Now let’s look at the countries that were originally affected and the countries that have now been infiltrated by the crown virus.
data[data['Day'] == 22]['Country'].unique()
array(['China', 'US', 'Japan', 'Thailand', 'South Korea'], dtype=object)
So, on the first day, January 22, infections were found in China, the United States, Japan, Thailand
temp = data[data['Day'] == 22]
temp.groupby('Country').sum()['Confirmed'].plot.bar()
Let’s look at the latest data.
data[data['Day'] == 30]['Country'].unique()
array([['Mainland China', 'Hong Kong', 'Taiwan', 'Macau', 'US', 'Japan',
'Thailand', 'South Korea', 'Singapore', 'Vietnam', 'France',
'Nepal', 'Malaysia', 'Canada', 'Cambodia', 'Sri Lanka',
australia', 'Germany', 'Finland', 'United Arab Emirates',
'Philippines', 'India', 'Italy'], dtype=object)
Here we see that the outbreak had spread to 23 countries by January 30.
Consider only mainland China
data_main_china = latest_data[latest_data['Country']=='Mainland China']
Let’s calculate the percentage of deaths.

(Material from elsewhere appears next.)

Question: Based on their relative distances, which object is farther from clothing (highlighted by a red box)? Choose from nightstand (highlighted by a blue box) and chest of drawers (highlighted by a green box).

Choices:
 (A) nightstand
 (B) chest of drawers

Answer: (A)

(data_main_china['Deaths'].sum() / data_main_china['Confirmed'].sum())*100
2.205425553944916
Now the percentage of recoveries.
(data_main_china['Recovered'].sum() / data_main_china['Confirmed'].sum())*100
1.8533857941602818
- We can see that the mortality rate from coronavirus is 2%, so it is not as deadly as other viral outbreaks.
- Because there are few reported cures, the cure rate is 1.87, which is scary. Although the figure could go up a lot, because 96% now do not fall into either group.
Where most of the deaths occurred
data_main_china.groupby('Province/State')['Deaths'].sum().reset_index(
).sort_values(by=['Deaths'],ascending=False).head()
Province/State | Deaths | |
---|---|---|
12 | Hubei | 204.0 |
10 | Heilongjiang | 2.0 |
11 | Henan | 2.0 |
9 | Hebei | 1.0 |
1 | Beijing | 1.0 |
Number of deaths by day.
plt.figure(figsize=(16,6))
data.groupby('Day').sum()['Deaths'].plot();
Graph of diseases in mainland China.
pivoted = pd.pivot_table(data[data['Country']=='Mainland China'] , values='Confirmed', columns='Province/State', index='Day')
pivoted.plot(figsize=(20,15))
pivoted = pd.pivot_table(data, values='Deaths', columns='Province/State', index='Day')
pivoted.plot(figsize=(20,15));
What’s next
Download coronavirus.ipynb and the data from the link at the beginning of this article. Try building your own graphs and tables.